HTRC Data Capsules
Digital texts with access and use protections form a unique and fast growing collection of materials. Growing equally as quickly is the development of text and data mining algorithms that process large text-based collections for purposes of exploring the content computationally. There is a strong need for research to establish the foundations for secure computational and data technologies that can ensure a non-consumptive environment for use-protected texts such as the copyrighted works in the HathiTrust Digital Library. Non-consumptive research can be defined as as “research in which computational analysis is performed on one or more books, but not research in which a researcher reads or displays.” (in Google Book Settlement). Operationally, non-consumptive research requires that no action or set of actions on the part of users, either acting alone or in cooperation with other users over the duration of one or multiple sessions can result in sufficient information gathered from a collection of copyrighted works to reassemble pages from the collection. Non-consumptive research is, in and of itself, a research challenge which requires deeper study.

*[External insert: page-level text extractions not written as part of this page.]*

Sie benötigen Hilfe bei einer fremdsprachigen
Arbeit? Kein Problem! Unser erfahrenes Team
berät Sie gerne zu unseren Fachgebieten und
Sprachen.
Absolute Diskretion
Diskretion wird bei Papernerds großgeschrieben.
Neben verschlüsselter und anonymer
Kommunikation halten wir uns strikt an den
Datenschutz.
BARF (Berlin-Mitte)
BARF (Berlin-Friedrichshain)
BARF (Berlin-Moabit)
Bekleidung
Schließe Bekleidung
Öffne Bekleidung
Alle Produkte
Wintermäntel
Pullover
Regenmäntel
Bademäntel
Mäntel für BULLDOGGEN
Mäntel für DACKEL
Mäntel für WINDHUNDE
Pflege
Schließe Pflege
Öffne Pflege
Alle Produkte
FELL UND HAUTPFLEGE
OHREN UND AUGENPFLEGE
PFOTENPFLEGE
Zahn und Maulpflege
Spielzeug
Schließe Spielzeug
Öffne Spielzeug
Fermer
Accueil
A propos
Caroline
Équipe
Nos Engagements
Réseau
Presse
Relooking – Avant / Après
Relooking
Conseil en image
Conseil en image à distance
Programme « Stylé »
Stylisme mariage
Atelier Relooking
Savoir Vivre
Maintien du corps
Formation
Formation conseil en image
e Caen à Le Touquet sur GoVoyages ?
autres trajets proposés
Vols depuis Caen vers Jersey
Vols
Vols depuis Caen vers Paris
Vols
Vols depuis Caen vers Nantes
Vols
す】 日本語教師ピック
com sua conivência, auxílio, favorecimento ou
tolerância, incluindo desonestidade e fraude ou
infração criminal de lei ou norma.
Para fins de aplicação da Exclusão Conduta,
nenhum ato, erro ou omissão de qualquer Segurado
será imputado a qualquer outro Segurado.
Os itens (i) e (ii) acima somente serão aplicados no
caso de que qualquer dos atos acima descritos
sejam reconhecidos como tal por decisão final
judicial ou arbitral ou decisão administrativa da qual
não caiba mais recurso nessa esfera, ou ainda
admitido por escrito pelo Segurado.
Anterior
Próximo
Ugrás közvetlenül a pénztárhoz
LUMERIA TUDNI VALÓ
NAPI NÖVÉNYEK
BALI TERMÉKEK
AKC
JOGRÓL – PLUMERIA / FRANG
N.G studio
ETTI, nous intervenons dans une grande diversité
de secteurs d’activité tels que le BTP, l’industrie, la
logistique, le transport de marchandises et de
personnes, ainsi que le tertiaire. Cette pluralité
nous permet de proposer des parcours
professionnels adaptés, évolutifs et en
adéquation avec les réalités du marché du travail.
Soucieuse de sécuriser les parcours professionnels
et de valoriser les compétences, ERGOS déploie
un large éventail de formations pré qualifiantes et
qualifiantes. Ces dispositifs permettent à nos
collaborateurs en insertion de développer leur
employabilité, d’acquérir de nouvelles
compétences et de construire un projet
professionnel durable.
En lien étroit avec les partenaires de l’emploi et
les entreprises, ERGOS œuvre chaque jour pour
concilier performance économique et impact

Developing a secure computation and data environment for non-consumptive research for the HathiTrust Research Center is funded through a grant from the Alfred P. Sloan Foundation. In this research, researchers at HTRC and the University of Michigan are developing a “data capsule framework” that is founded on a principle of “trust but verify”. That is, the informatics scholar is given freedom to experiment with new algorithms on a huge body of copyrighted or otherwise protected information, but technological mechanisms are in place to verify compliance with the policy of non-consumptive research. The project has resulted in a novel experimental framework that permits analytical investigation of a corpus but prohibits data from leaving the capsule. The HTRC Data Capsule is both a system architecture and set of policies that enable computational investigation over the protected content of the HT digital repository that is carried out and controlled directly by a researcher. It leverages the foundational security principles of the Data Capsules of A. Prakash of University of Michigan, which allows privileged access to sensitive data while also restricting the channels through which that data can be released.
HTRC Data Capsule works by giving a researcher their own virtual machine (VM) that runs within the HTRC domain. The researcher can configure the VM as they would their own desktop with their own tools. After they are done, the VM switches into a “secure mode”, where network and other data channels are restricted in exchange for access to the data being protected. Results are emailed to the user.